**Provided text:**
There is no camping in White Sands, although you’ll find plenty of RV camping and lodging choices nearby in Alamogordo. You can check lodging availability in Alamogordo here. Finding a good tent campsite is a little more challenging. Many tent campers head to the nearby Lincoln National Forest for a spot. However, we were thrilled with our tent site in Oliver Lee State Park.

Our favorite campsite in Oliver Lee State Park, NM – photo by Stork

As expected, it was shadeless arid desert camping. But we were surprised to discover that the campground sits up on a ridge with beautiful views of the sunset over the desert landscapes. The sites in this New Mexico State Park were generous, and the campground included showers.

Let me just take a moment to share that I feared rattlesnakes and scorpions sneaking into our tent this whole trip. So when I drove over a rattlesnake as I entered the campground, it did nothing to alleviate that fear.

Things to Do in White Sands National Park

We spent 1/2 day in White Sands National Park, which is plenty of time unless you plan to hike into the dunes. Established in 1933, White Sands National Monument became one of our National Parks in 2019.

**Instructions to follow:** In the White Sands camping text, in what year did White Sands National Monument become a National Park?

**Exercise data:**
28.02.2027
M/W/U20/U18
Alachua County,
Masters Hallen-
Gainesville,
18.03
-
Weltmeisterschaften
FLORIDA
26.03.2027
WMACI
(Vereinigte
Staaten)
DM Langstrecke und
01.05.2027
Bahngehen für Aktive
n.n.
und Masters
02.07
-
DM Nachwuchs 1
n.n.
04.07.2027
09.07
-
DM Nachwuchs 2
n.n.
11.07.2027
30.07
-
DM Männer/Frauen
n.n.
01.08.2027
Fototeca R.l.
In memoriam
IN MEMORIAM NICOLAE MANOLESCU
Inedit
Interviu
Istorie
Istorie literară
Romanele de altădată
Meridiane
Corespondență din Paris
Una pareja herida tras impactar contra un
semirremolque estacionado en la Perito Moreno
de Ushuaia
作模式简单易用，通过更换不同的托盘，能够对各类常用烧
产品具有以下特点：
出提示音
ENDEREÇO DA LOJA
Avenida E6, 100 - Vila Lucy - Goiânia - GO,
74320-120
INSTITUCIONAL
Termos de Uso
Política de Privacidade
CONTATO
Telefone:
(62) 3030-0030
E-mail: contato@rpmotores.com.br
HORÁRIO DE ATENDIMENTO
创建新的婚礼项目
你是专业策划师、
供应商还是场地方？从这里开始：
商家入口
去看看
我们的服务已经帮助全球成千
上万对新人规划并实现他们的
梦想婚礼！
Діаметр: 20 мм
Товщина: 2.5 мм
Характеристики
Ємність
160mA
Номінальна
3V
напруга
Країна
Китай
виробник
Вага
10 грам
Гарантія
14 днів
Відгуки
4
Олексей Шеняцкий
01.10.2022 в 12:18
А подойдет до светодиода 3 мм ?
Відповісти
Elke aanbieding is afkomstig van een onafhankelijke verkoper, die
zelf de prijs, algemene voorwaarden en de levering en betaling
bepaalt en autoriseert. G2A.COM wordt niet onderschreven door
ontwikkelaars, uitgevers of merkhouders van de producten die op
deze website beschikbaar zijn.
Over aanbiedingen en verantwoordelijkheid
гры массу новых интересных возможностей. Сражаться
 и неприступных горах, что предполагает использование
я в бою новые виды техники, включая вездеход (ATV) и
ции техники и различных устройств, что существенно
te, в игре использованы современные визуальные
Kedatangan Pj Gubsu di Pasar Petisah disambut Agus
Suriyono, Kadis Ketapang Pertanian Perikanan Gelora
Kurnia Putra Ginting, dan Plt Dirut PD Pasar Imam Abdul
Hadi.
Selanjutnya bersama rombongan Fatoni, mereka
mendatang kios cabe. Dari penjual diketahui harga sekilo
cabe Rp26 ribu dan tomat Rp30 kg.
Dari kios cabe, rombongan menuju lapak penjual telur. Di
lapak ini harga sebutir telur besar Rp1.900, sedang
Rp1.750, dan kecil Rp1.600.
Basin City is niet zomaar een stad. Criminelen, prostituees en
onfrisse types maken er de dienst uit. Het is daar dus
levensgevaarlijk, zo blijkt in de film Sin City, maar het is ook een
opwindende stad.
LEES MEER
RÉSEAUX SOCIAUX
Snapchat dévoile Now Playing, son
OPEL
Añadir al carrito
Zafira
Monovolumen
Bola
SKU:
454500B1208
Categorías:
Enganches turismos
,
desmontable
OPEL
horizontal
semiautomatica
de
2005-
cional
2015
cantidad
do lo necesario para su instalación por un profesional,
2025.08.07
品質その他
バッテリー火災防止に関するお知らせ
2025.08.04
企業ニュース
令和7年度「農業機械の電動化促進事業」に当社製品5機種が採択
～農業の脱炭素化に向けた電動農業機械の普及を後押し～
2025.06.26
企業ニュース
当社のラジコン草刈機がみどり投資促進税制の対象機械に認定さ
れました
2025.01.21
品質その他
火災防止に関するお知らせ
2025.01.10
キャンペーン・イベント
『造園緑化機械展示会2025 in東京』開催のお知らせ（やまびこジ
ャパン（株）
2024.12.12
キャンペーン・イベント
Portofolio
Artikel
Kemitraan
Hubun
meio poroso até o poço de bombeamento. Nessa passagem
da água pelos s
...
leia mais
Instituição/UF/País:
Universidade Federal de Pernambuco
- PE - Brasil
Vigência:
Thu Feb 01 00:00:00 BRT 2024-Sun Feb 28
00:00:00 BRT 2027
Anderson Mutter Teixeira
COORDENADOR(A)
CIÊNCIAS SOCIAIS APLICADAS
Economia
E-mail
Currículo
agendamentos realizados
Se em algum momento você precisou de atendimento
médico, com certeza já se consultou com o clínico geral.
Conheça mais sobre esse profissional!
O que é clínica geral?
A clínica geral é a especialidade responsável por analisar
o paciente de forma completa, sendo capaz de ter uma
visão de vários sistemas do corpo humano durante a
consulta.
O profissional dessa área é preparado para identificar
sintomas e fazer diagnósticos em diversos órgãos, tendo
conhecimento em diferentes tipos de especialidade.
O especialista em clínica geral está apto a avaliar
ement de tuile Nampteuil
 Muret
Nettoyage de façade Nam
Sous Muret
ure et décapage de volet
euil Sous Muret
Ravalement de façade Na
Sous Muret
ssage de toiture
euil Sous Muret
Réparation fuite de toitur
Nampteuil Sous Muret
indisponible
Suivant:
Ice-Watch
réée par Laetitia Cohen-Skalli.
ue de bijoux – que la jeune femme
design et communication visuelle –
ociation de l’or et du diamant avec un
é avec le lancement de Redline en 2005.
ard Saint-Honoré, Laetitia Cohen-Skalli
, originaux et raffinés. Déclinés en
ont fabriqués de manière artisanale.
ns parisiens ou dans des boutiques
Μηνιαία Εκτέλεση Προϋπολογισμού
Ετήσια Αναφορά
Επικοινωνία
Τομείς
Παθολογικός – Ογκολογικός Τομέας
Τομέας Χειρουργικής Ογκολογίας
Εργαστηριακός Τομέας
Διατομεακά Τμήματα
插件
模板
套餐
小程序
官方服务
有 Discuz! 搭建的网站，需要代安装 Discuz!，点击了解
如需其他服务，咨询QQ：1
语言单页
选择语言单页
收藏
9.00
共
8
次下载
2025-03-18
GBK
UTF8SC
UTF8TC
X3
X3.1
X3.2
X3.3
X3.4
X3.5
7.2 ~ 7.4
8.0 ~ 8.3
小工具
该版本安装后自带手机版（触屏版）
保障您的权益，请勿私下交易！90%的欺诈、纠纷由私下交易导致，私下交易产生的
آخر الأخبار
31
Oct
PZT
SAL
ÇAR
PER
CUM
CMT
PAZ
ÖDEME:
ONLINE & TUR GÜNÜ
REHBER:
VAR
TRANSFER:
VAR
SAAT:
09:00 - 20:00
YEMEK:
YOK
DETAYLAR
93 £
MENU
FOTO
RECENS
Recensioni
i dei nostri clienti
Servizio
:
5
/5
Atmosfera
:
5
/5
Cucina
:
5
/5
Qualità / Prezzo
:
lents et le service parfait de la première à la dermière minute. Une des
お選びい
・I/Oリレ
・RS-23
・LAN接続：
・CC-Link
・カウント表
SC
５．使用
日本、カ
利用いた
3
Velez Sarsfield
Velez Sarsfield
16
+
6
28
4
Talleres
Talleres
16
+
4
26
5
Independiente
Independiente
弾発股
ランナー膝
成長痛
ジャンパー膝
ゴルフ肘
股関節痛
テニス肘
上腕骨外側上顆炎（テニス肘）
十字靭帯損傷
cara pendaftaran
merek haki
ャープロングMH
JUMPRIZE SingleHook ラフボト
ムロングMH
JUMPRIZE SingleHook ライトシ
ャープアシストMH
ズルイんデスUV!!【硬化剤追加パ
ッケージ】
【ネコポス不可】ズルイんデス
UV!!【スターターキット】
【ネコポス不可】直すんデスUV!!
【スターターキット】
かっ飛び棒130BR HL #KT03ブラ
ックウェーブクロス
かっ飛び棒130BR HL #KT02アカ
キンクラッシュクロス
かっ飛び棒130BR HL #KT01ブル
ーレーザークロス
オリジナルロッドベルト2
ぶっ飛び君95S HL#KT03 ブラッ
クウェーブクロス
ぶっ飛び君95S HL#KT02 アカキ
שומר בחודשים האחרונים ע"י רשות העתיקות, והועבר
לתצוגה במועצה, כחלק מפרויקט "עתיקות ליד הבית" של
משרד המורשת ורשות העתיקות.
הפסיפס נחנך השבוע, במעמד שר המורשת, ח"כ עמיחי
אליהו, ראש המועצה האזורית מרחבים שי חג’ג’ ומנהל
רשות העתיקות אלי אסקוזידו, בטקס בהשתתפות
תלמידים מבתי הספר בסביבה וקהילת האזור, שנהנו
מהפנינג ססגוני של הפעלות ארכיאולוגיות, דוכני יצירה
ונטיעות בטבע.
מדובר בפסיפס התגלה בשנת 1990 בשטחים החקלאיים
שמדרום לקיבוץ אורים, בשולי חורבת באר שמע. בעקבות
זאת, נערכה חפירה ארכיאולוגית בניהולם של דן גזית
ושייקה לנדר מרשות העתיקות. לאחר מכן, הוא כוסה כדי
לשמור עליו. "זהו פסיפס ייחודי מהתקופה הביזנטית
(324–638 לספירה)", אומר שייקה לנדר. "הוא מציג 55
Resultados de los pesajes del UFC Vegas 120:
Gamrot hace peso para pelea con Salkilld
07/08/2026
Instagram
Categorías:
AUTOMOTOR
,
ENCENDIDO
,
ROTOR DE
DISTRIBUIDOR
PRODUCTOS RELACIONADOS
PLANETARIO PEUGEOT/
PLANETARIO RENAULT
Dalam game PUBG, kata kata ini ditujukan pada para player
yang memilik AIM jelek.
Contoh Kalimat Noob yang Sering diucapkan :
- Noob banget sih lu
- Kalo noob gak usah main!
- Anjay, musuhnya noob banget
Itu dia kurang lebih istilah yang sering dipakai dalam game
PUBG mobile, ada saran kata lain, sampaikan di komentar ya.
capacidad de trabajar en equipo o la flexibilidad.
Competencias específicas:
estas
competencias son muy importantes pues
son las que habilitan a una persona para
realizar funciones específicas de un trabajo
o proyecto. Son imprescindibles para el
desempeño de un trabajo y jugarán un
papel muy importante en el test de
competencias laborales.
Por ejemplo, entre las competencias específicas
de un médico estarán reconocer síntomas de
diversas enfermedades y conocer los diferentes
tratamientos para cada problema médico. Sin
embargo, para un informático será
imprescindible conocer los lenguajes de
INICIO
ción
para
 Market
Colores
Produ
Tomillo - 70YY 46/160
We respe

**Expected answer:** 2019